Review of The Rejuvenator

Well-done, old-fashioned horror
26 March 2023
"The Rejuvenator" is a pleasantly old-fashioned horror film, while still integrating today's requisite dose of elaborate makeup effects and gore. It is variously known as "Rejuvenatrix" (title displayed on print) and for foreign markets, "Juvenatrix".

Premise is the old reliable use of a woman seeking to regain her youth: former movie star Ruth Warren (Jessica Dublin), who funds the research of Dr. Gregory Ashton (John MacKay). He discovers the part of the brain controlling aging, and via lab experiments with rats, comes up with a serum to reverse the aging process.

Warren eagerly volunteers to act as a human guinea pig and is turned into her younger self (actress Vivian Lanko taking over the role in second reel), dubbing herself Elizabeth Warren, her own fictitious niece. Problem is that she turns into a hideous monster, requiring increasing dosages of the serum to be brought back to normal youth.

Ashton breaks the law to acquire numerous cadavers to prepare the serum, derived from human brains. In her monstrous state, Warren takes to killing innocents in order to survive, ultimately discovering how to get the same rejuvenation effect directly from a victim's brain (for lunch) without resorting to the doc's serum. He eventually develops a synthetic serum but by then it is too late.

Low-budgeter works because it is played absolutely straight, with campy elements, such as the obvious references to "Sunset Blvd." (Warren even has a Stroheim-like butler from the old days), allowed to blossom unforced. Adroit casting has Jessica Dublin and Vivian Lanko physically matched in the central role, each playing it in an appropriately florid and meanie manner. John MacKay and the Sandy Dennis-like Katell Pleven as his assistant are utterly earnest and believable as the scientists, while James Hogue plays Warren's butler/former lover with panache.

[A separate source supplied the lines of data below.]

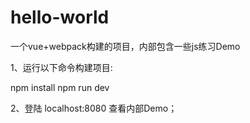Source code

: # hello-world

一个vue+webpack构建的项目，内部包含一些js练习Demo

1、运行以下命令构建项目:

  npm install
  npm run dev

2、登陆 localhost:8080 查看内部Demo；



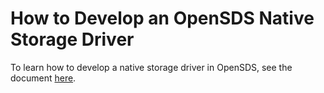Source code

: # How to Develop an OpenSDS Native Storage Driver

To learn how to develop a native storage driver in OpenSDS, see the document [here](https://github.com/sodafoundation/controller/wiki/Develop-new-storage-driver-for-OpenSDS).
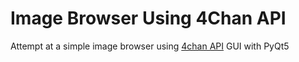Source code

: # Image Browser Using 4Chan API
Attempt at a simple image browser using [4chan API](https://github.com/4chan/4chan-API)
GUI with PyQt5

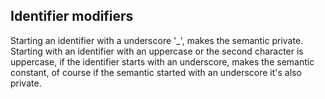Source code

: ## Identifier modifiers

Starting an identifier with a underscore '_', makes the semantic private.
Starting with an identifier with an uppercase or the second character is
uppercase, if the identifier starts with an underscore, makes the semantic
constant, of course if the semantic started with an underscore it's also
private.

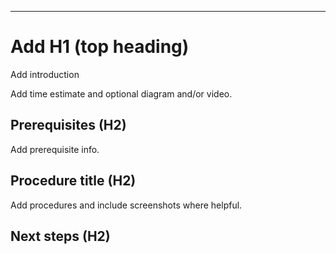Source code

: ---
<!------------------

This is an outline of a tutorial that has high CSAT (https://docs.microsoft.com/azure/app-service-web/web-sites-dotnet-get-started). 

Tutorials show users how to solve a problem. They include prerequisites and steps. They are not "learn concepts" topics. 


GUIDELINES for H1 
	The H1 is the top heading in the article. It tells users what they will do. Use strong keywords: deploy, ASP.NET, web app, App Service, Visual Studio, as you see below. 
	
-------------------->
# Add H1 (top heading) #


<!-----------------
GUIDELINES for Introduction
	1-2 sentences: what users will do and what they will accomplish. Again, use strong keywords.

-------------------->
Add introduction


<!------------------
GUIDELINES for time estimate and diagram 
	Give a time estimate with any useful details. Diagrams are optional but help users see the big picture of what they will do. An optional video of the steps can be used by customers as an alternative to following the steps in the topic. The video doesn't have to be professional. 

-------------------->
Add time estimate and optional diagram and/or video. 


<!------------------
GUIDELINES for prerequisites 
	Include getting started info like setting up an account. List technical expertise and software required. Can also add links to conceptual info.
	
-------------------->
## Prerequisites (H2)

Add prerequisite info. 


<!------------------
GUIDELINES for procedures (steps)
	Format headings as H2’s and make them short and clear – H2’s appear in the right pane on the web page and are important for navigation. Usually begin with a verb: configure, download, etc. to let users know they are doing something. Keep number of steps under 10.

	Screenshots: Really help users understand where they are. Don’t include too many since they’re difficult to maintain. Highlight areas you are referring to in red.

	Next steps: At the end of the procedures give users relevant next steps so they want to go on.

	End of annotations! 

-------------------->

## Procedure title (H2)

Add procedures and include screenshots where helpful.

## Next steps (H2)


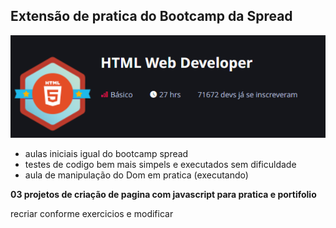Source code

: ## Extensão de pratica do Bootcamp da Spread

![alt text](../Bootcamp%20HTML%20Web%20Developer.png)

- aulas iniciais igual do bootcamp spread
- testes de codigo bem mais simpels e executados sem dificuldade
- aula de manipulação do Dom em pratica (executando)

**03 projetos de criação de pagina com javascript para pratica e portifolio**

recriar conforme exercicios e modificar
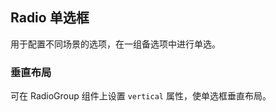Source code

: <div class="demo-header">
<p class="overviewicon">
  <span class="wapi-form-radioboxgroup"/>
</p>

## Radio 单选框

<nova-uxlink widget-name="Selectgroup"></nova-uxlink>

用于配置不同场景的选项，在一组备选项中进行单选。
</div>

### 垂直布局

可在 RadioGroup 组件上设置 `vertical` 属性，使单选框垂直布局。

<nova-demo-view link="radio/vertical.vue"></nova-demo-view>

<br>
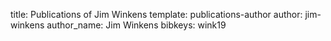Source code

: title: Publications of Jim Winkens
template: publications-author
author: jim-winkens
author_name: Jim Winkens
bibkeys: wink19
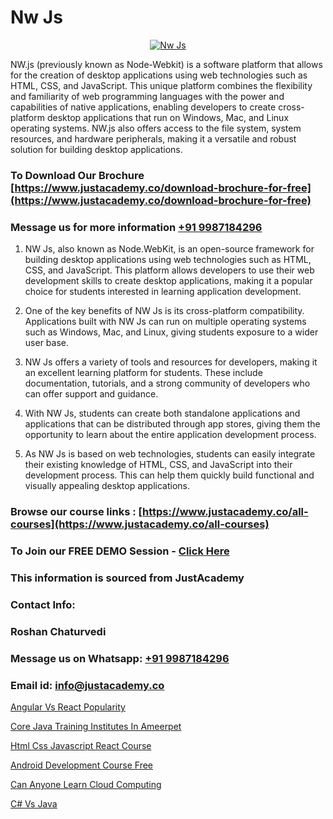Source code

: # Nw Js

<p align="center">
  <a href="https://justacademy.co/course-detail/javascript-training">
    <img src="https://justacademy.co/storage2/course_image/1676636853_course_image.webp" alt="Nw Js">
  </a>
</p>

NW.js (previously known as Node-Webkit) is a software platform that allows for the creation of desktop applications using web technologies such as HTML, CSS, and JavaScript. This unique platform combines the flexibility and familiarity of web programming languages with the power and capabilities of native applications, enabling developers to create cross-platform desktop applications that run on Windows, Mac, and Linux operating systems. NW.js also offers access to the file system, system resources, and hardware peripherals, making it a versatile and robust solution for building desktop applications.
### To Download Our Brochure [https://www.justacademy.co/download-brochure-for-free](https://www.justacademy.co/download-brochure-for-free)
### Message us for more information [+91 9987184296](https://api.whatsapp.com/send?phone=919987184296)
1) NW Js, also known as Node.WebKit, is an open-source framework for building desktop applications using web technologies such as HTML, CSS, and JavaScript.
This platform allows developers to use their web development skills to create desktop applications, making it a popular choice for students interested in learning application development.

2) One of the key benefits of NW Js is its cross-platform compatibility. Applications built with NW Js can run on multiple operating systems such as Windows, Mac, and Linux, giving students exposure to a wider user base.

3) NW Js offers a variety of tools and resources for developers, making it an excellent learning platform for students. These include documentation, tutorials, and a strong community of developers who can offer support and guidance.

4) With NW Js, students can create both standalone applications and applications that can be distributed through app stores, giving them the opportunity to learn about the entire application development process.

5) As NW Js is based on web technologies, students can easily integrate their existing knowledge of HTML, CSS, and JavaScript into their development process. This can help them quickly build functional and visually appealing desktop applications.

### Browse our course links : [https://www.justacademy.co/all-courses](https://www.justacademy.co/all-courses) 
### To Join our FREE DEMO Session - [Click Here](https://www.justacademy.co/register-for-course-demo)


### This information is sourced from JustAcademy
### Contact Info:
### Roshan Chaturvedi
### Message us on Whatsapp: [+91 9987184296](https://api.whatsapp.com/send?phone=919987184296)
### Email id: [info@justacademy.co](mailto:info@justacademy.co)
                
[Angular Vs React Popularity](https://www.linkedin.com/pulse/angular-vs-react-popularity-justacademy-mumbai-lphoc?trackingId=Hk4yvoNLDLI6LKrIp72urQ%3D%3D&lipi=urn%3Ali%3Apage%3Ad_flagship3_showcase_admin%3Bwznj2UNcTieGGkSiw6VF5Q%3D%3D)

[Core Java Training Institutes In Ameerpet](https://www.linkedin.com/pulse/core-java-training-institutes-ameerpet-justacademy-chandigarh-2lpae?trackingId=5%2FY7D4P%2BpigakA7a8N%2FcLA%3D%3D&lipi=urn%3Ali%3Apage%3Ad_flagship3_company_admin%3BihWdGtFLSGiUoHftbcLC7g%3D%3D)

[Html Css Javascript React Course](https://medium.com/@justacademytraining/html-css-javascript-react-course-03fd518a7efc)

[Android Development Course Free](https://medium.com/@prempja40/android-development-course-free-162bfc7234cf)

[Can Anyone Learn Cloud Computing](https://justacademyin.github.io/justacademy/can-anyone-learn-cloud-computing)

[C# Vs Java](https://justacademyin.github.io/justacademy/c#-vs-java)

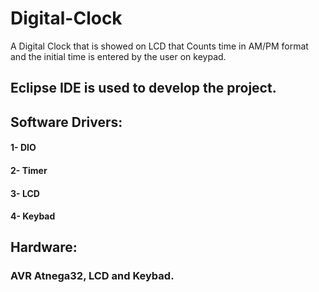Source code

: # Digital-Clock
A Digital Clock that is showed on LCD that Counts time in AM/PM format and the initial time is entered by the user on keypad.

## Eclipse IDE is used to develop the project.

## Software Drivers:
#### 1- DIO
#### 2- Timer
#### 3- LCD
#### 4- Keybad

## Hardware:
### AVR Atnega32, LCD and Keybad. 

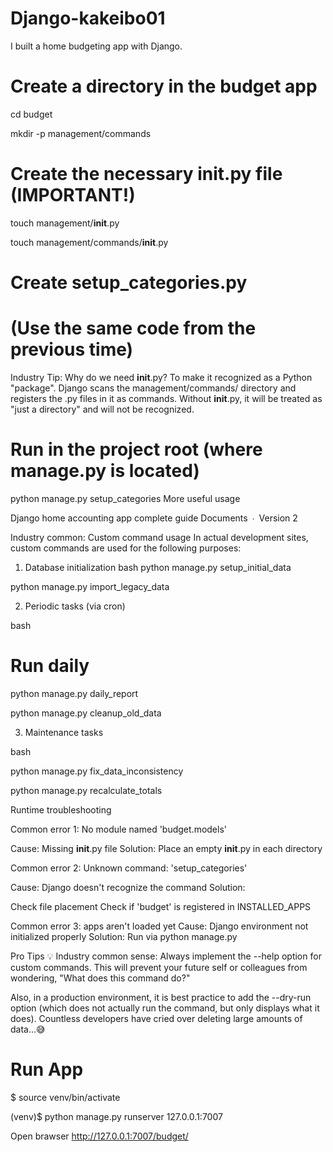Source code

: # Django-kakeibo01
I built a home budgeting app with Django.

# Create a directory in the budget app
cd budget

mkdir -p management/commands

# Create the necessary __init__.py file (IMPORTANT!)

touch management/__init__.py

touch management/commands/__init__.py

# Create setup_categories.py

# (Use the same code from the previous time)

Industry Tip: Why do we need __init__.py?
To make it recognized as a Python "package". Django scans the management/commands/ directory and registers the .py files in it as commands. Without __init__.py, it will be treated as "just a directory" and will not be recognized.

# Run in the project root (where manage.py is located)

python manage.py setup_categories
More useful usage

Django home accounting app complete guide
Documents ∙ Version 2

Industry common: Custom command usage
In actual development sites, custom commands are used for the following purposes:

1. Database initialization
bash
python manage.py setup_initial_data

python manage.py import_legacy_data

2. Periodic tasks (via cron)

bash

# Run daily

python manage.py daily_report

python manage.py cleanup_old_data

3. Maintenance tasks

bash

python manage.py fix_data_inconsistency

python manage.py recalculate_totals

Runtime troubleshooting

Common error 1: No module named 'budget.models'

Cause: Missing __init__.py file Solution: Place an empty __init__.py in each directory

Common error 2: Unknown command: 'setup_categories'

Cause: Django doesn't recognize the command Solution:

Check file placement
Check if 'budget' is registered in INSTALLED_APPS

Common error 3: apps aren't loaded yet
Cause: Django environment not initialized properly Solution: Run via python manage.py

Pro Tips 💡
Industry common sense: Always implement the --help option for custom commands. This will prevent your future self or colleagues from wondering, "What does this command do?"

Also, in a production environment, it is best practice to add the --dry-run option (which does not actually run the command, but only displays what it does). Countless developers have cried over deleting large amounts of data...😅

# Run App
$ source venv/bin/activate

(venv)$ python manage.py runserver 127.0.0.1:7007

Open brawser http://127.0.0.1:7007/budget/

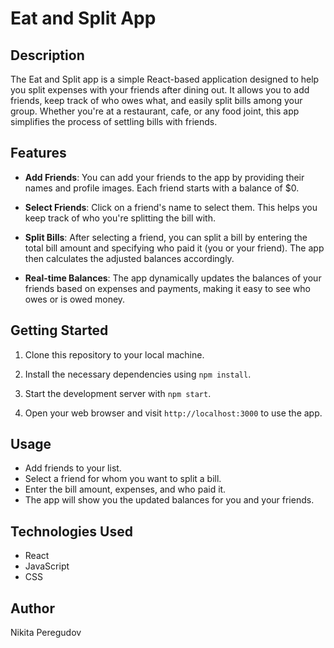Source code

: # Eat and Split App

## Description

The Eat and Split app is a simple React-based application designed to help you split expenses with your friends after dining out. It allows you to add friends, keep track of who owes what, and easily split bills among your group. Whether you're at a restaurant, cafe, or any food joint, this app simplifies the process of settling bills with friends.

## Features

- **Add Friends**: You can add your friends to the app by providing their names and profile images. Each friend starts with a balance of $0.

- **Select Friends**: Click on a friend's name to select them. This helps you keep track of who you're splitting the bill with.

- **Split Bills**: After selecting a friend, you can split a bill by entering the total bill amount and specifying who paid it (you or your friend). The app then calculates the adjusted balances accordingly.

- **Real-time Balances**: The app dynamically updates the balances of your friends based on expenses and payments, making it easy to see who owes or is owed money.

## Getting Started

1. Clone this repository to your local machine.

2. Install the necessary dependencies using `npm install`.

3. Start the development server with `npm start`.

4. Open your web browser and visit `http://localhost:3000` to use the app.

## Usage

- Add friends to your list.
- Select a friend for whom you want to split a bill.
- Enter the bill amount, expenses, and who paid it.
- The app will show you the updated balances for you and your friends.

## Technologies Used

- React
- JavaScript
- CSS

## Author

Nikita Peregudov
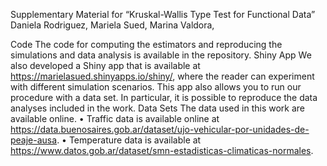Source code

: Supplementary Material for “Kruskal-Wallis Type Test for Functional Data”
Daniela Rodriguez, Mariela Sued, Marina Valdora,

Code
The code for computing the estimators and reproducing the simulations and data analysis is available in the repository.
Shiny App
We also developed a Shiny app that is available at https://marielasued.shinyapps.io/shiny/, where the reader can experiment with different simulation scenarios. This app also allows you to run our procedure with a data set. In particular, it is possible to reproduce the data analyses included in the work.
Data Sets
The data used in this work are available online.
•	Traffic data is available online at https://data.buenosaires.gob.ar/dataset/ujo-vehicular-por-unidades-de-peaje-ausa.
•	Temperature data is available at https://www.datos.gob.ar/dataset/smn-estadisticas-climaticas-normales.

Highlight of the production is Edward French's elaborate makeup effects, moving from the routine expanding bladders under the skin to an original design of Medusa-like proportions as her head expands to monster scale. Tightly directed by Brian Thomas Jones, pic is designed to appeal to B-movie connoisseurs who can tolerate the explicit violence of contemporary horror efforts.